“starting from the beginning; anew”
A key tenet of the 1997 Food and Drug Administration Modernization Act (FDAMA) was the creation of the De Novo pathway for medical device accreditation. The De Novo pathway was designed to enable streamlined and timely classification of low-to-moderate risk ‘novel’ medical devices as Class I or II, removing the necessity for provisional class III status and subsequent Pre-Market Approval.
The FDA system of classification and market approval has always relied on predicate technologies and products to inform new accreditation. The De Novo pathway, similar in sentiment to the EU CE marking method, is about device-specific risk and rule assessment rather than precedent.
Despite almost yearly modernisation initiatives since the watershed Food, Drug and Cosmetic Act of 2012 (FD&C), debate still rages as to whether the pathway is truly fit for purpose. In January 2018, the Center for Devices and Radiological Health (CDRH) set an ambitious target to have 50% of all manufactured novel devices come to the US first, or in parallel with other major markets. Doubtless, the pathway has come a long way since 1997, but how realistic has this ambition been? Let’s chart the developments of De Novo and from the evidence, draw some conclusions as to whether the CDRH target is a real possibility or just a commendable idea.
An Inauspicious Start
The De Novo pathway was created to streamline the classification of novel class I & II devices. However, for the first 15 or so years into implementation, it was little more than a well-intentioned theory given the less than negligible uptake by device sponsors.
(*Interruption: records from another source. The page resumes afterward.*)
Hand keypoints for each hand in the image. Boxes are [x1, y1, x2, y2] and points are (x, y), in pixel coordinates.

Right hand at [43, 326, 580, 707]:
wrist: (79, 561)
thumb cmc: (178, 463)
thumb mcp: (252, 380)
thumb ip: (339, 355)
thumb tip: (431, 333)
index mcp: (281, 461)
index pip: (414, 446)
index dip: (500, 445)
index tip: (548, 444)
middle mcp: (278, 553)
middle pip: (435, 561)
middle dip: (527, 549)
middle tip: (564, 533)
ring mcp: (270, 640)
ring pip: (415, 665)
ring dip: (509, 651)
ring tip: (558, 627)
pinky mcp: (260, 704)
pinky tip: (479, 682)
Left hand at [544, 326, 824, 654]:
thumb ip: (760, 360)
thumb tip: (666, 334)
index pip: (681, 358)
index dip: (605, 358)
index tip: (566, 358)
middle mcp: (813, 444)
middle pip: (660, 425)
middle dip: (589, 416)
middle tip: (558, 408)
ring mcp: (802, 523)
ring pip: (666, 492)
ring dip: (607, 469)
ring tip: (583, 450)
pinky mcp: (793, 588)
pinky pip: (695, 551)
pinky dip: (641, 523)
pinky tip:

Before 2012, the key issue with this so-called time-saving mechanism was that it didn’t save any time at all. In fact, it often took longer than the traditional 510(k) method!
So, what changed?
Prior to 2012, device sponsors looking to submit a De Novo application had to:
- Submit a 510(k)
- Await an FDA decision on the status of the device. If the FDA found the device did not satisfy the conditions of “not substantially equivalent” to a predicate device then the device was classified as Class III and subject to Premarket Approval (PMA).
- If no substantial equivalence is proven, then the sponsor submits a De Novo request
Because device sponsors were forced to begin De Novo by the standard 510(K) submission process, then await an FDA decision on substantial equivalence and still face the prospect of the burdensome PMA at the end of it, there was seemingly no benefit to the far more costly De Novo process versus a traditional application.
In 2012, a new provision to section 513(f)2 of the FD&C Act in concert with additional modifications made through the Food and Drug Administration Safety and Innovation Act (FDASIA) set the De Novo on a new path towards increased uptake.
The intent of the adaptation was to streamline the existing process and increase efficiency through the creation of an alternative path. The new method enabled submission of a De Novo classification without prior submission of a 510(k) and a statutory 120-day timeframe for review of the request.
N.B.: The slightly reduced figure for the first four months of 2019 can be attributed largely to the US government shutdown.
The graphic below demonstrates a clear upward trend in De Novo authorisations since the above outlined changes have been enacted:
The De Novo pathway will continue to evolve in ways legislators feel will entice device sponsors to use it. Still, we can point out some fundamental flaws that will continue to limit the pathway’s ability to contribute to the CDRH’s originally conceived target.
A Paradoxical System
One inherent problem with obtaining De Novo accreditation is that once approved, the device becomes a suitable predicate for device sponsors coming further down the line. De Novo still carries a significantly higher cost than the traditional 510(k) submission, causing many device makers to simply register their device elsewhere and wait for a competitor to bite the bullet in the US and then follow in more cost-effectively afterwards. As the variety and volume of De Novo accreditations steadily increase, this regulation, paradoxically, ends up decelerating and stagnating pathway uptake as device sponsors wait for competitors to go through the process first.